◆ **What you need to do**
(1) In the feed parser discussion, what will the new patch use to parse RSS1?
(2) Gather every line of the records that contains the string "help".

*** Provided text Section Begins ***

And it worked. What's more, both your test messages were stored, though with different results (livejournal also works). So I would like to proceed based on that.

And while a custom rss1-specific feed parser can be made to deal with it (and other such rules), by that point it seems like we may as well use the RDF parser

That is a non reason, and practically an anti reason to do anything, sorry. And I see no point swapping one rdf parser (ancient, feature complete, tried and tested) with another (light, handrolled, single purpose, untested), when we can get by with neither.

, as we need it anyway.

For what? If you might mean getting the 2 dbs converted, I doubt it.

Attachment #9053181 - Flags: review?(alta88) → review-

Thanks alta - that's good feedback and the fact we're debating this at all is a good argument for not adding a new lightweight RDFXML parser :-)

I'll ditch the new rdf parser and work up a new patch which:

  1. parses RSS1 using plain XMLDocument DOM methods (like the other feed parsers do).

*** Provided text Section Ends ***
*** Data for analysis Section Begins ***

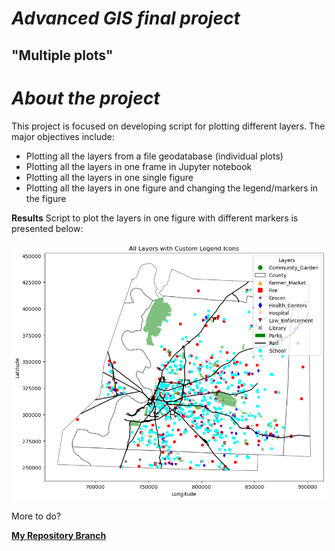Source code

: # *Advanced GIS final project*
## **"Multiple plots"**

# ***About the project***
This project is focused on developing script for plotting different layers. The major objectives include:
- Plotting all the layers from a file geodatabase (individual plots)
- Plotting all the  layers in one frame in Jupyter notebook
- Plotting all the layers in one single figure
- Plotting all the layers in one figure and changing the legend/markers in the figure

**Results** 
Script to plot the layers in one figure with different markers is presented below:

![graphic](images/Project_plot.png)

More to do?



[**My Repository Branch**](https://github.com/KarinaAnzar/GIS_Plotting.git)
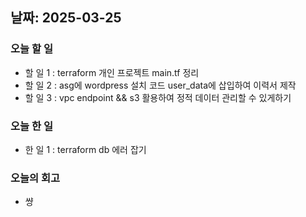 ## 날짜: 2025-03-25

### 오늘 할 일
- 할 일 1 : terraform 개인 프로젝트 main.tf 정리
- 할 일 2 : asg에 wordpress 설치 코드 user_data에 삽입하여 이력서 제작
- 할 일 3 : vpc endpoint && s3 활용하여 정적 데이터 관리할 수 있게하기
### 오늘 한 일
- 한 일 1 : terraform db 에러 잡기
### 오늘의 회고
- 썅
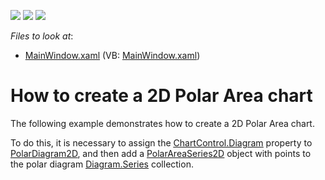 <!-- default badges list -->
![](https://img.shields.io/endpoint?url=https://codecentral.devexpress.com/api/v1/VersionRange/128569119/12.1.5%2B)
[![](https://img.shields.io/badge/Open_in_DevExpress_Support_Center-FF7200?style=flat-square&logo=DevExpress&logoColor=white)](https://supportcenter.devexpress.com/ticket/details/E4169)
[![](https://img.shields.io/badge/📖_How_to_use_DevExpress_Examples-e9f6fc?style=flat-square)](https://docs.devexpress.com/GeneralInformation/403183)
<!-- default badges end -->
<!-- default file list -->
*Files to look at*:

* [MainWindow.xaml](./CS/PolarAreaSeries2D/MainWindow.xaml) (VB: [MainWindow.xaml](./VB/PolarAreaSeries2D/MainWindow.xaml))
<!-- default file list end -->
# How to create a 2D Polar Area chart


<p>The following example demonstrates how to create a 2D Polar Area chart.</p><p>To do this, it is necessary to assign the <a href="http://help.devexpress.com/#WPF/clsDevExpressXpfChartsDiagramtopic"><u>ChartControl.Diagram</u></a>  property to <a href="http://help.devexpress.com/#WPF/clsDevExpressXpfChartsPolarDiagram2Dtopic"><u>PolarDiagram2D</u></a>,  and then add a  <a href="http://help.devexpress.com/#WPF/clsDevExpressXpfChartsPolarAreaSeries2Dtopic"><u>PolarAreaSeries2D</u></a> object with points to the polar diagram  <a href="http://help.devexpress.com/#WPF/DevExpressXpfChartsDiagram_Seriestopic"><u>Diagram.Series</u></a>  collection. </p><br />
<br />


<br/>


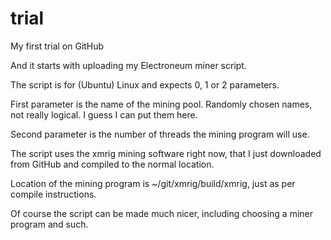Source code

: # trial
My first trial on GitHub

And it starts with uploading my Electroneum miner script.

The script is for (Ubuntu) Linux and expects 0, 1 or 2 parameters.

First parameter is the name of the mining pool. Randomly chosen names, not really logical. I guess I can put them here.

Second parameter is the number of threads the mining program will use.

The script uses the xmrig mining software right now, that I just downloaded from GitHub and compiled to the normal location.

Location of the mining program is ~/git/xmrig/build/xmrig, just as per compile instructions.

Of course the script can be made much nicer, including choosing a miner program and such.

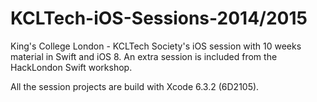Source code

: # KCLTech-iOS-Sessions-2014/2015
King's College London - KCLTech Society's iOS session with 10 weeks material in Swift and iOS 8. An extra session is included from the HackLondon Swift workshop.

All the session projects are build with Xcode 6.3.2 (6D2105).
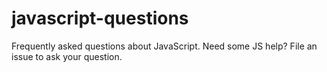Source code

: javascript-questions
====================

Frequently asked questions about JavaScript. Need some JS help? File an issue to ask your question.
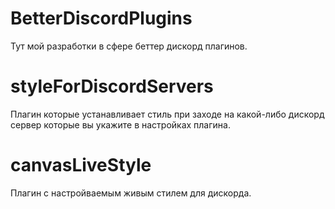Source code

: # BetterDiscordPlugins
Тут мой разработки в сфере беттер дискорд плагинов.

# styleForDiscordServers
Плагин которые устанавливает стиль при заходе на какой-либо дискорд сервер которые вы укажите в настройках плагина.

# canvasLiveStyle
Плагин с настройваемым живым стилем для дискорда.
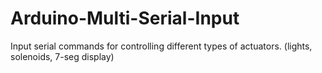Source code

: # Arduino-Multi-Serial-Input
Input serial commands for controlling different types of actuators. (lights, solenoids, 7-seg display)
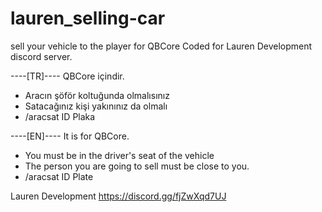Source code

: # lauren_selling-car
sell your vehicle to the player for QBCore
Coded for Lauren Development discord server.

----[TR]----
QBCore içindir.

- Aracın şöför koltuğunda olmalısınız
- Satacağınız kişi yakınınız da olmalı
- /aracsat ID Plaka



----[EN]----
It is for QBCore.

- You must be in the driver's seat of the vehicle
- The person you are going to sell must be close to you.
- /aracsat ID Plate


Lauren Development
https://discord.gg/fjZwXqd7UJ

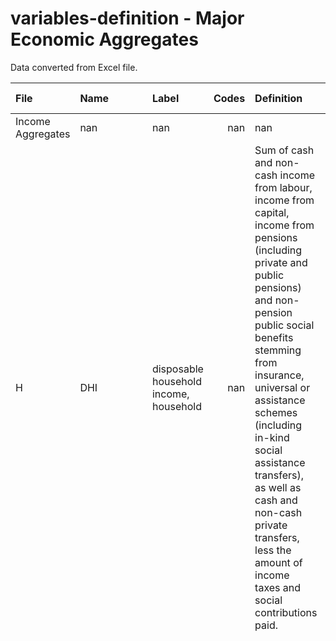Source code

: # variables-definition - Major Economic Aggregates

Data converted from Excel file.

| File              | Name       | Label                                  |   Codes | Definition                                                                                                                                                                                                                                                                                                                                                                                     | Notes / comments                                                                                                                                                                                                                                                                                                                                                                                                                                                                                                                                                                                                                                                                                                                                                                                           |
|:------------------|:-----------|:---------------------------------------|--------:|:-----------------------------------------------------------------------------------------------------------------------------------------------------------------------------------------------------------------------------------------------------------------------------------------------------------------------------------------------------------------------------------------------|:-----------------------------------------------------------------------------------------------------------------------------------------------------------------------------------------------------------------------------------------------------------------------------------------------------------------------------------------------------------------------------------------------------------------------------------------------------------------------------------------------------------------------------------------------------------------------------------------------------------------------------------------------------------------------------------------------------------------------------------------------------------------------------------------------------------|
| Income Aggregates | nan        | nan                                    |     nan | nan                                                                                                                                                                                                                                                                                                                                                                                            | nan                                                                                                                                                                                                                                                                                                                                                                                                                                                                                                                                                                                                                                                                                                                                                                                                        |
| H                 | DHI        | disposable household income, household |     nan | Sum of cash and non-cash income from labour, income from capital, income from pensions (including private and public pensions) and non-pension public social benefits stemming from insurance, universal or assistance schemes (including in-kind social assistance transfers), as well as cash and non-cash private transfers, less the amount of income taxes and social contributions paid. | This variable is always constructed according to the following formula: dhi = hitotal (= hilabour + hicapital + hipension + hipubsoc + hiprivate) - hxitsc.                                                                                                                                                                                                                                                                                                                                                                                                                                                                                                                                                                                                                                                |
|                   |            |                                        |         |                                                                                                                                                                                                                                                                                                                                                                                                |                                                                                                                                                                                                                                                                                                                                                                                                                                                                                                                                                                                                                                                                                                                                                                                                            |
|                   |            |                                        |         |                                                                                                                                                                                                                                                                                                                                                                                                | This includes all recurrent payments at annual or more frequent intervals, that are available for current consumption and that do not reduce the net worth of the household.                                                                                                                                                                                                                                                                                                                                                                                                                                                                                                                                                                                                                               |
|                   |            |                                        |         |                                                                                                                                                                                                                                                                                                                                                                                                | This variable excludes two important non-cash incomes:                                                                                                                                                                                                                                                                                                                                                                                                                                                                                                                                                                                                                                                                                                                                                     |
|                   |            |                                        |         |                                                                                                                                                                                                                                                                                                                                                                                                | - Non-cash incomes from capital: These refer to the imputed value of the service of durable goods owned by the household, including the dwelling and other durables such as cars. As important as these incomes may be, they are rarely available in the income microdata and, when available, they are calculated with widely varying methodologies. For these reasons, they are excluded from DHI. Users wishing to include them can do so with the use of the LIS microdata.                                                                                                                                                                                                                                                                                                                            |
|                   |            |                                        |         |                                                                                                                                                                                                                                                                                                                                                                                                | - Non-cash universal transfers from government: These refer to government-provided services that benefit individuals, but are provided with the primary objective of meeting the general needs of the overall population, rather than that of assisting the poor. Specifically, we do not include non-cash transfers in the areas of housing, care (including child care), education, or health. These transfers are very hard to evaluate at the individual level and thus are typically only available at the macro-level. Thus, the value of these transfers is also excluded from DHI and, these non-cash incomes are not available in the LIS microdata.                                                                                                                                              |
|                   |            |                                        |         |                                                                                                                                                                                                                                                                                                                                                                                                | Although we state above that we include non-monetary social assistance transfers, note that this does not mean that all non-cash means-tested public benefits are included in DHI. We exclude means-tested public benefits in cases where they form a portion of a system in which benefits are granted to the whole population (poor and non-poor), although using different tools and programs. For example, in the case of health insurance in the U.S., we have excluded benefits received through the Medicaid program (which provides health insurance to low-income Americans) because most persons who do not receive Medicaid are subsidized either through the U.S. tax system – if employed – or through Medicare (the social insurance program for the elderly and persons with disabilities). |
| H                 | HIFACTOR   | factor income, household               |     nan | Sum of cash and non-cash income from labour and income from capital.                                                                                                                                                                                                                                                                                                                           | This variable is always constructed according to the following formula: hifactor = hilabour + hicapital.                                                                                                                                                                                                                                                                                                                                                                                                                                                                                                                                                                                                                                                                                                   |
| H                 | HITRANSFER | transfer income, household             |     nan | Sum of total pensions (including public and private pensions) and non-pension public social benefits stemming from insurance, universal or assistance schemes (including in-kind social assistance transfers), as well as cash and non-cash private transfers.                                                                                                                                 | This variable is always constructed according to the following formula: hitransfer = hipension + hipubsoc + hiprivate.                                                                                                                                                                                                                                                                                                                                                                                                                                                                                                                                                                                                                                                                                     |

*** Data for analysis Section Ends ***

◆ **Answers for each item**
(1) Plain XMLDocument DOM methods, like the other feed parsers.

(2)
<p>The following example demonstrates how to create a 2D Polar Area chart.</p><p>To do this, it is necessary to assign the <a href="http://help.devexpress.com/#WPF/clsDevExpressXpfChartsDiagramtopic"><u>ChartControl.Diagram</u></a>  property to <a href="http://help.devexpress.com/#WPF/clsDevExpressXpfChartsPolarDiagram2Dtopic"><u>PolarDiagram2D</u></a>,  and then add a  <a href="http://help.devexpress.com/#WPF/clsDevExpressXpfChartsPolarAreaSeries2Dtopic"><u>PolarAreaSeries2D</u></a> object with points to the polar diagram  <a href="http://help.devexpress.com/#WPF/DevExpressXpfChartsDiagram_Seriestopic"><u>Diagram.Series</u></a>  collection. </p><br />
Frequently asked questions about JavaScript. Need some JS help? File an issue to ask your question.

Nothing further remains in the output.